NiMH batteries have a two to three times the capacity of a NiCad battery of the same size additionally the NiMH batteries charged faster than it's predeccor NiCad batteries. However, like NiCad batteries NiMH batteries charge much better if it is fully discharged first. 

Almost all of today's smart phones rely on lithium ion batteries which are considered more reliable. Todays lithium ion batteries, are smaller, lighter and hold it's charge longer.  Sony produced the first commercial lithium batteries in the 1990s, they were based on research from Oxford University that was done in the 1970s. The Oxford researches published their findings in 1980, Sony used the research to develop commercial technology. Modern day cell phones, portable electronics and laptops all use lithium ion batteries. In fact lithium ion batteries have appreciated wide spread use since 1991 and are even now found in some hybrid and electric cars.

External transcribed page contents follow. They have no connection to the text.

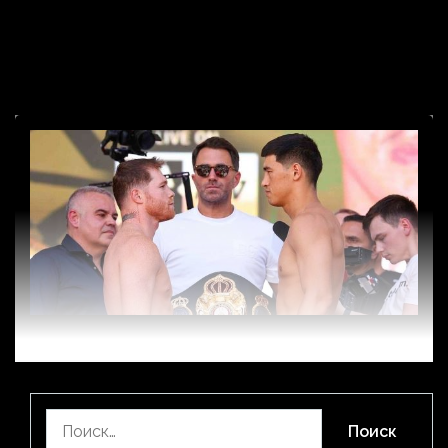
дивизионе Сауль Альварес уступал его подопечному
в весе. По мнению специалиста, Канело, наоборот,
был тяжелее, когда вышел на ринг с Биволом.
«Когда говорят, что Канело залез […]
Найти: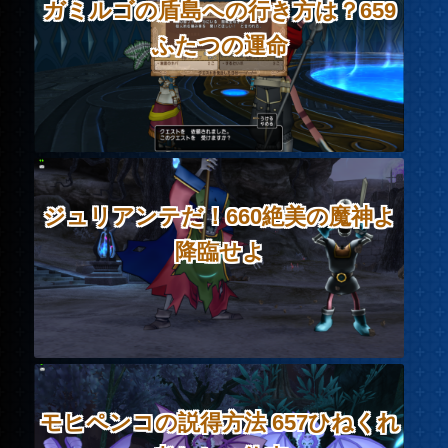
ガミルゴの盾島への行き方は？659
ふたつの運命
ジュリアンテだ！660絶美の魔神よ
降臨せよ
モヒペンコの説得方法 657ひねくれ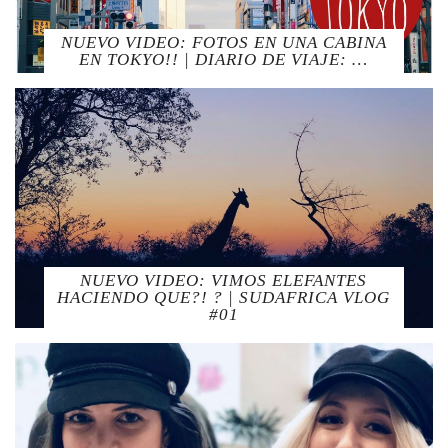
NUEVO VIDEO: FOTOS EN UNA CABINA
EN TOKYO!! | DIARIO DE VIAJE: …
NUEVO VIDEO: VIMOS ELEFANTES
HACIENDO QUE?! ? | SUDAFRICA VLOG
#01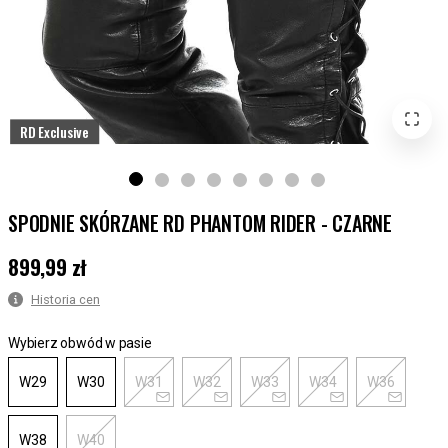
RD Exclusive
SPODNIE SKÓRZANE RD PHANTOM RIDER - CZARNE
899,99 zł
Cena
:
899,99 zł
Historia cen
Wybierz obwód w pasie
W29
W30
W31
W32
W33
W34
W36
W38
W40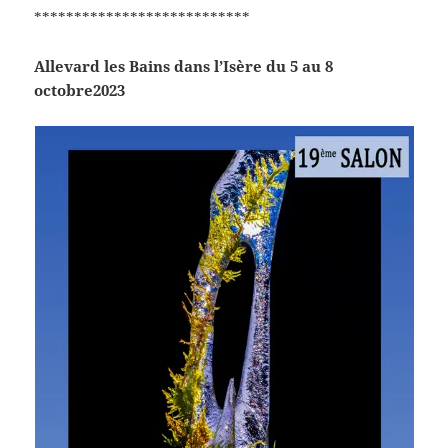
***************************
Allevard les Bains dans l’Isère du 5 au 8
octobre2023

Lithium polymer batteries are similar to lithium ion batteries, their predecessor, the difference is that lithium polymer batteries use a polymer electrolyte instead of a liquid electrolyte. LiPo batteries are likely to become more common place and gain popularity in consumer electronics, because they have more energy density and are lighter than other batteries. The downside at this time to lithium polymer batteries is increased expense and increased possibility of flammability.

Like all rechargeable batteries, cell phone batteries contain chemicals. Overtime the battery casings can crack causing the chemicals contained inside the battery, to leak out.  If the batteries are placed in landfills the chemicals can cause environmental damage. It is important to properly dispose of batteries and protect the environment.  In fact many US states legally require residents to recycle rechargeable batteries, in come cases even requiring electronics manufacturers and vendors to facilitate recycling services. It is best to dispose of old batteries as soon as you are able.

Call2Recycle has become the go to location for disposing of cell phone batteries. Founded in 1996 the Rechargeable Battery Recycling Corporation (RBRC) is a nonprofit organization dedicated to recycling rechargeable batteries. They launched Call2Recycle, the largest battery recycling program in North America with 30,000 drop off locations throughout North America.

Call2Recycle accepts NiCad, NiMH and lithium ion batteries.  Batteries collected through the Call2Recycle are processed to reclaim any usable materials like nickel, cadmium, or iron.  The reclaimed materials can then be used in new products.